Why America Has VD Day All Wrong

Soon, Valentines Day will be upon us once again and once again sales of lingerie, candy, jewelry and more will have cash registers singing the retail praise. According to Forbes, Valentines Day was worth 18.6 Billion dollars in 2013. (source: http://www.forbes.com/sites/abrambrown/2013/02/13/valetines-day-2013-the-18-6-billion-holiday-by-the-numbers-infographic/) It was even higher in 2014 and there are estimates that say this VD Day will be among the largest yet. While this might all be fine and well for the retailers but when one looks deeper at the holiday and the sales numbers, it paints a disturbing picture of this country.

When we as a society put superficial gestures over true emotion, we end up with things like heart shaped candies, chocolate covered strawberries and pajama ads. While Americans are supposedly expression their affection for their significant other, people are still fighting for marriage equality, fighting to be who they are, and just fighting to lead normal lives. Even if we take a moment to ignore the plight of others at this auspicious time to celebrate love and emotion, the bigger message is lost. That message is that you should show the person you love and care about affection every damn day not just once a year.

A large part of the problem is that people in America have gained this impression that we have to prove our worth and our emotion via materialistic affirmations. I am reminded of a story once told to me about a couple who for decades looked like they were deeply committed to one another. It came as a surprise to  everyone when they got divorced. When the guy was questioned as to why he wanted a divorce, he proclaimed that his ex was always opposed to having sex. When she was asked the same question, she admitted that she was not always in the mood but that could have quickly been changed had the guy did the dishes, even just once. Now, I am relaying the story as I heard it when I was very young but it stuck with me in a profound way. Love and emotion are about working together and cooperating, not spending money to buy flowers once a year.
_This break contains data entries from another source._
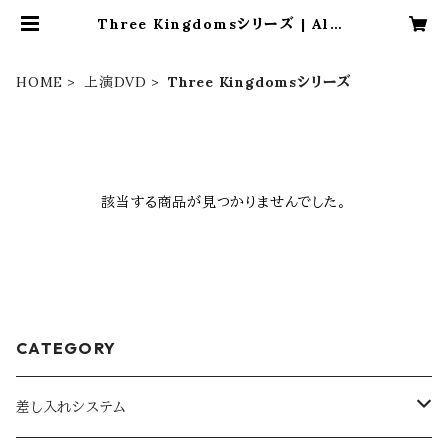
Three Kingdomsシリーズ | Alex
andrite Stage Official Shop
HOME
上演DVD
Three Kingdomsシリーズ
該当する商品が見つかりませんでした。
CATEGORY
差し入れシステム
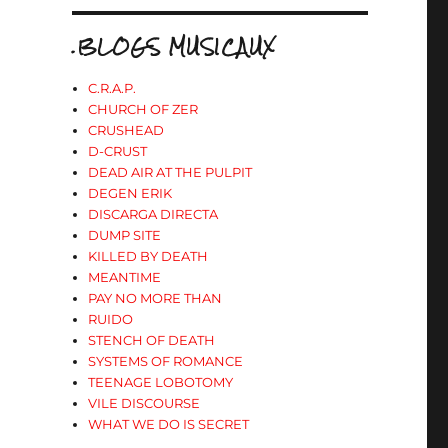
.BLOGS MUSICAUX
C.R.A.P.
CHURCH OF ZER
CRUSHEAD
D-CRUST
DEAD AIR AT THE PULPIT
DEGEN ERIK
DISCARGA DIRECTA
DUMP SITE
KILLED BY DEATH
MEANTIME
PAY NO MORE THAN
RUIDO
STENCH OF DEATH
SYSTEMS OF ROMANCE
TEENAGE LOBOTOMY
VILE DISCOURSE
WHAT WE DO IS SECRET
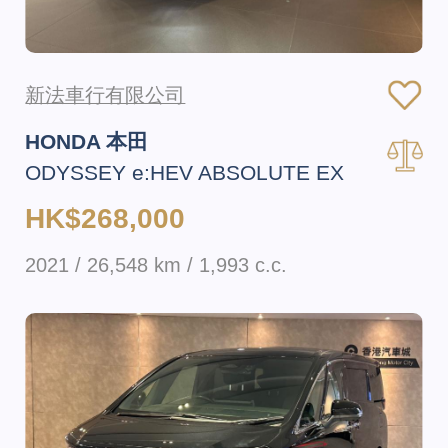
新法車行有限公司
HONDA 本田
ODYSSEY e:HEV ABSOLUTE EX
HK$268,000
2021 / 26,548 km / 1,993 c.c.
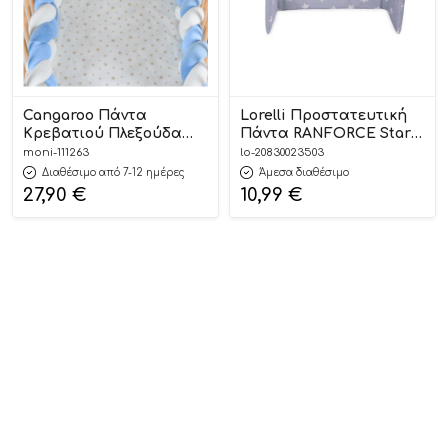
Cangaroo Πάντα
Lorelli Προστατευτική
Κρεβατιού Πλεξούδα
Πάντα RANFORCE Stars
Bumper Light Pink
Grey Mist 20830023503
moni-111263
lo-20830023503
(220×13εκ) 3800146270445
Διαθέσιμο από 7-12 ημέρες
Άμεσα διαθέσιμο
27,90
€
10,99
€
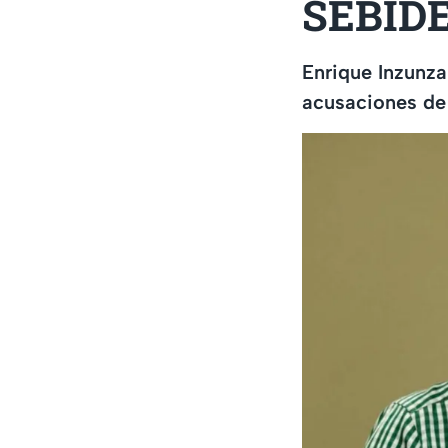
SEBID
Enrique Inzunza
acusaciones de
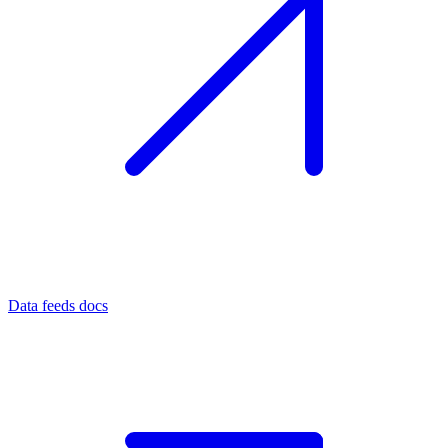
Data feeds docs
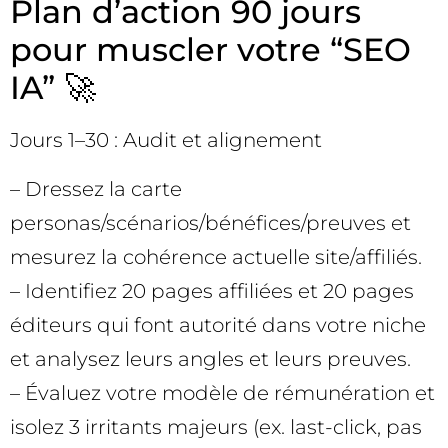
Plan d’action 90 jours
pour muscler votre “SEO
IA” 🚀
Jours 1–30 : Audit et alignement
– Dressez la carte
personas/scénarios/bénéfices/preuves et
mesurez la cohérence actuelle site/affiliés.
– Identifiez 20 pages affiliées et 20 pages
éditeurs qui font autorité dans votre niche
et analysez leurs angles et leurs preuves.
– Évaluez votre modèle de rémunération et
isolez 3 irritants majeurs (ex. last-click, pas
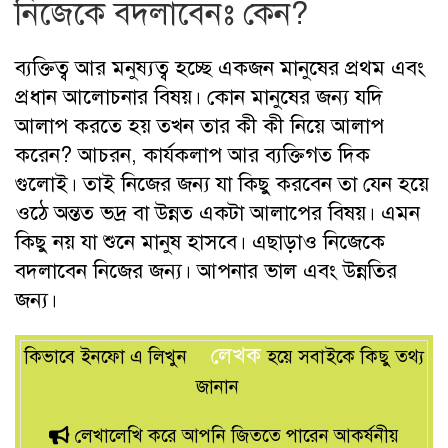
নিজেকে বদলাবেনঃ কেন?
ব্যক্তিত্ব আর মনুষ্যত্ব হচ্ছে একজন মানুষের প্রথম এবং
প্রধান আলোচনার বিষয়। কোন মানুষের জন্য যদি
আলাপ করতে হয় তখন তার কী কী নিয়ে আলাপ
করেন? আচরন, কার্যকলাপ আর ব্যক্তিগত দিক
গুলোই। তাই নিজের জন্য যা কিছু করবেন তা যেন হয়ে
ওঠে অন্তত ভদ্র বা উন্নত একটা আলাপের বিষয়। এমন
কিছু নয় যা শুনে মানুষ হাসবে। এছাড়াও নিজেকে
বদলাবেন নিজের জন্য। আপনার ভাল এবং উন্নতির
জন্য।
লেখক
কিভাবে ইনফো এ লিখুন
হয়ে সবাইকে কিছু তথ্য
জানান
লেখালেখি করে আপনি জিততে পারেন আকর্ষনীয়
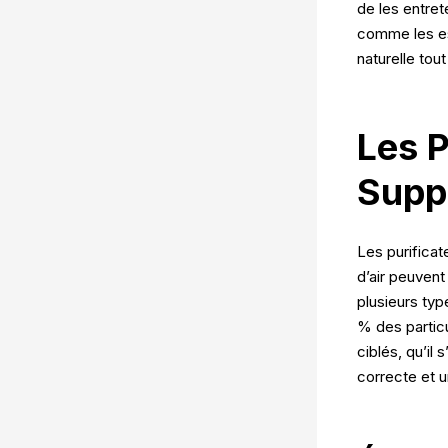
de les entret
comme les es
naturelle tout
Les P
Supp
Les purificate
d’air peuvent 
plusieurs typ
% des particu
ciblés, qu’il
correcte et u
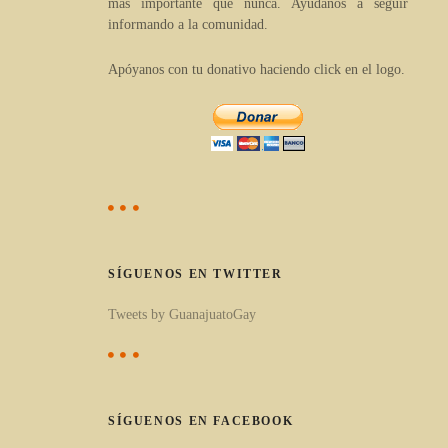
más importante que nunca. Ayúdanos a seguir
c
informando a la comunidad.
u
Apóyanos con tu donativo haciendo click en el logo.
l
o
s
p
o
r
c
a
SÍGUENOS EN TWITTER
t
Tweets by GuanajuatoGay
e
g
o
r
SÍGUENOS EN FACEBOOK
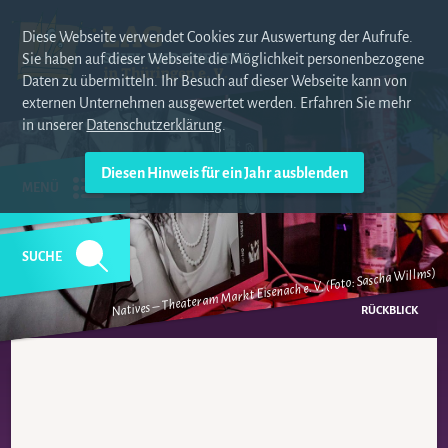
Diese Webseite verwendet Cookies zur Auswertung der Aufrufe.
Sie haben auf dieser Webseite die Möglichkeit personenbezogene
Daten zu übermitteln. Ihr Besuch auf dieser Webseite kann von
externen Unternehmen ausgewertet werden. Erfahren Sie mehr
in unserer
Datenschutzerklärung
.
MENÜ
SUCHE
Natives – Theater am Markt Eisenach e. V. (Foto: Sascha Willms)
NAVIGATION
ÜBERSPRINGEN
RÜCKBLICK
We wonder why many people in the rest of the world think we are superficial. We use money in place of sentiment and reality. It is far easier to hide behind a box of candy than to expose our true feelings and hence our weaknesses. In a real sense, we use the trappings of VD day to show that we have no real concept of what true love is. It appears to everyone as if it is a Disney tale when in reality, love is more like Texas Chainsaw Massacre.

Love is dirty, grimy, and basically disgusting. Real love is standing with your loved one while they are vomiting their guts out and you are their holding their hair. Real love is when your loved one accidentally cuts themselves and you could care less if your hands are covered in blood as you try to hold the fluid in till the paramedics arrive. Real love is standing by and allowing that significant other to feel the pain of a loss when opening your mouth will only make it worse. There are thousands of other examples I could give but none are pretty or as fancy as a box of candy hearts. We as American’s forget that real love is inconvenience, frustration, aggravation, irritation, and filled with bodily fluids of all types. It is not lace pajamas, chalk flavored hearts, chocolate or roaring fireplaces and bear rugs.  Real love is taking the worst and living the best. If we, as American’s could live each day with real love… it might be gross but it would be wonderful.